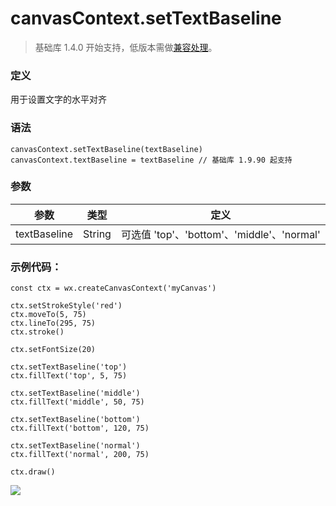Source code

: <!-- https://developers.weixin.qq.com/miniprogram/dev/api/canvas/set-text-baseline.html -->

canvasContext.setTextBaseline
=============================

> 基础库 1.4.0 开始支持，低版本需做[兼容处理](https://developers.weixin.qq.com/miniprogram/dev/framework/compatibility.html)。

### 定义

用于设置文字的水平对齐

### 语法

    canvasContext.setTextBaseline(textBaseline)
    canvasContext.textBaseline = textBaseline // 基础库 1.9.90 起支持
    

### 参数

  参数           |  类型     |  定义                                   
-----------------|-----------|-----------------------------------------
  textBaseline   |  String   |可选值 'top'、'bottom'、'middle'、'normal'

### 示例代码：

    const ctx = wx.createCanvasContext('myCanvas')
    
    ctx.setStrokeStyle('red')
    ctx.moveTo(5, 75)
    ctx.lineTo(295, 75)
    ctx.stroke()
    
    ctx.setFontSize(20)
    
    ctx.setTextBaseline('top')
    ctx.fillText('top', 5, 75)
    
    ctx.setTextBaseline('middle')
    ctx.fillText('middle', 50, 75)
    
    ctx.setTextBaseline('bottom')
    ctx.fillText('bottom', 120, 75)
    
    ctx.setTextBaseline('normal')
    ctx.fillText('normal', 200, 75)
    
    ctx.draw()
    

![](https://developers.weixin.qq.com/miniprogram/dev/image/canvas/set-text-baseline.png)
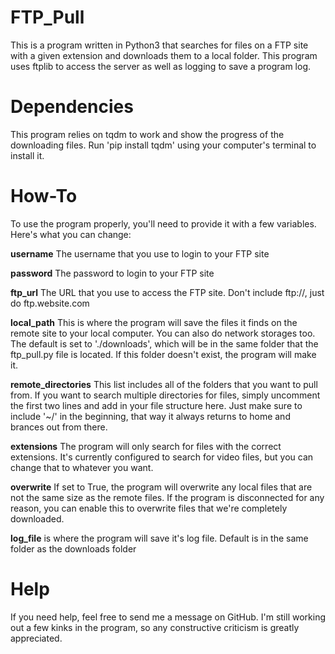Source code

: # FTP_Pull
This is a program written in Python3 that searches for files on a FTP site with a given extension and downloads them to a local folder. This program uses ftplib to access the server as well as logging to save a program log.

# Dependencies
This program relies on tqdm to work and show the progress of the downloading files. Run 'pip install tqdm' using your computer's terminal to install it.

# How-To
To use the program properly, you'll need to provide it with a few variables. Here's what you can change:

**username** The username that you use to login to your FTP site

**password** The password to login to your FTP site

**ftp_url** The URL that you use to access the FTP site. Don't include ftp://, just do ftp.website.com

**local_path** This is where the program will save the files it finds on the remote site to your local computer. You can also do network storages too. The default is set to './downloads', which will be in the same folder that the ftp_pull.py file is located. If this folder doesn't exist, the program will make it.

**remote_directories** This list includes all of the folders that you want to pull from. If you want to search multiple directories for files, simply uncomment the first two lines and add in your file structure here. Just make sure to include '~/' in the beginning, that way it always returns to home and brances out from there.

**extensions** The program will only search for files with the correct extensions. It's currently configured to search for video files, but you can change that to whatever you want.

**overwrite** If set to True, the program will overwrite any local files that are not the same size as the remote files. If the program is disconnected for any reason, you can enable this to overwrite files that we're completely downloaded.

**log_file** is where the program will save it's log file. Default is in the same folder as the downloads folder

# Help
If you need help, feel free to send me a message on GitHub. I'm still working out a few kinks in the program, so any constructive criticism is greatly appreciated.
* * *
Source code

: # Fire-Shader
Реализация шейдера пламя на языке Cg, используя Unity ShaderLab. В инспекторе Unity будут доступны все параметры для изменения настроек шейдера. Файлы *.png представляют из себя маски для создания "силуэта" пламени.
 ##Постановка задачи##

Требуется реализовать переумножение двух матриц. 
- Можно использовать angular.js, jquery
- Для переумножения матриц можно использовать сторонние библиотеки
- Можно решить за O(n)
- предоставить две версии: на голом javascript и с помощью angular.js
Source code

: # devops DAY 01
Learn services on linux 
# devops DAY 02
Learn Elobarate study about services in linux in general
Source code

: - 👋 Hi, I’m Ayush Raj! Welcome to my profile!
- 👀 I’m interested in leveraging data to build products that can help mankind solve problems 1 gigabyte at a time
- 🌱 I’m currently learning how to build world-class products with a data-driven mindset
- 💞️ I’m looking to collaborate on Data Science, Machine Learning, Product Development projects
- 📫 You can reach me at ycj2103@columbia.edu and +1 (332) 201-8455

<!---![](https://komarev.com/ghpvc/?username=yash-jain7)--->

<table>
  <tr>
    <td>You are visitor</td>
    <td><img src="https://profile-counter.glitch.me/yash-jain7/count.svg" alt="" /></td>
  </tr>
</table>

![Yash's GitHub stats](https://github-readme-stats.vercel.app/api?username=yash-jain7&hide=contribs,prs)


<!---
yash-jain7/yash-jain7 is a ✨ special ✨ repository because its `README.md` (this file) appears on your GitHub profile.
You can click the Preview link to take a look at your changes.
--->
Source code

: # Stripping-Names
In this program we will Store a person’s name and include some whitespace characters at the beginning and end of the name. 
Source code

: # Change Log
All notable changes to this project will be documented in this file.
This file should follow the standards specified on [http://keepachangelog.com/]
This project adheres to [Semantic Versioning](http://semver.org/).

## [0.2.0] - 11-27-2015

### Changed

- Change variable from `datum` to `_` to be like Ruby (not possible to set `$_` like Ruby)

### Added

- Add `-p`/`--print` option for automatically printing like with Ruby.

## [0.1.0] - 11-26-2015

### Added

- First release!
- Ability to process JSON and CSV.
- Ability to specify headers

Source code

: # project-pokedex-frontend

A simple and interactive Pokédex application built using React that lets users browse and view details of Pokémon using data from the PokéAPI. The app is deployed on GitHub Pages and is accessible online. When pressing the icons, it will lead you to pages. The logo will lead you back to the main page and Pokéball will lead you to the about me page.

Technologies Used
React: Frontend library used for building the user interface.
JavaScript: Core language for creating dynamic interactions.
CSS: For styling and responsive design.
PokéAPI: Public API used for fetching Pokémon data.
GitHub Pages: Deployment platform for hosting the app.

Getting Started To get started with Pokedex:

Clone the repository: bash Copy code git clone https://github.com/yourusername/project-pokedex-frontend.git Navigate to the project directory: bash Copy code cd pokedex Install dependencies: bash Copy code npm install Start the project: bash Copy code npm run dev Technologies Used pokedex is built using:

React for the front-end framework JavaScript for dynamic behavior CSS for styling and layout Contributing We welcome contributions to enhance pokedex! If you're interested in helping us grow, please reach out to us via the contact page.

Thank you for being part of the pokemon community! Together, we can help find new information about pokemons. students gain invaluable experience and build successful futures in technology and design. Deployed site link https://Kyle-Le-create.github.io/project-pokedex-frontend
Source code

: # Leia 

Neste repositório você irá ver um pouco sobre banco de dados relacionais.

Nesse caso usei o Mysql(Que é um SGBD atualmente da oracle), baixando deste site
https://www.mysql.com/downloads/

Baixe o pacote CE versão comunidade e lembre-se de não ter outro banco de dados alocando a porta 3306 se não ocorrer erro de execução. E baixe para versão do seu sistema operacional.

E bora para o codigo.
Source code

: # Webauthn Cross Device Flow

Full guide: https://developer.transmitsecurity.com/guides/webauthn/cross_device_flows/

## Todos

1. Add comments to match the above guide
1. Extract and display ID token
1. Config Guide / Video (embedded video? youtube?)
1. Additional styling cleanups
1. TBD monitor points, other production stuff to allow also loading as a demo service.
--
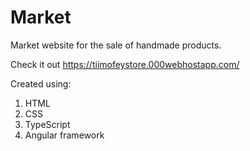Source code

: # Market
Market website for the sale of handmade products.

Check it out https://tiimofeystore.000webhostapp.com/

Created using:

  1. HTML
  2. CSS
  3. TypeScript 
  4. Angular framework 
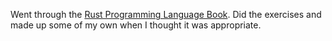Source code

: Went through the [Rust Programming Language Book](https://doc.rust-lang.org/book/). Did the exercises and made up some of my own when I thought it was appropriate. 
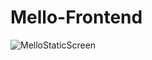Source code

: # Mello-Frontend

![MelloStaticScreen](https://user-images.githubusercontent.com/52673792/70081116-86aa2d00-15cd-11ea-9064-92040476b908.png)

**REQUIRED ACTION:** Going down the listing above, begin printing at the line with "- Можно решить за O(n)" and finish with the line with "- 👀 I’m interested", exactly as they appear.

**SOLUTION FOR THIS EXERCISE:**
- Можно решить за O(n)
- предоставить две версии: на голом javascript и с помощью angular.js
Source code

: # devops DAY 01
Learn services on linux 
# devops DAY 02
Learn Elobarate study about services in linux in general
Source code

: - 👋 Hi, I’m Ayush Raj! Welcome to my profile!
- 👀 I’m interested in leveraging data to build products that can help mankind solve problems 1 gigabyte at a time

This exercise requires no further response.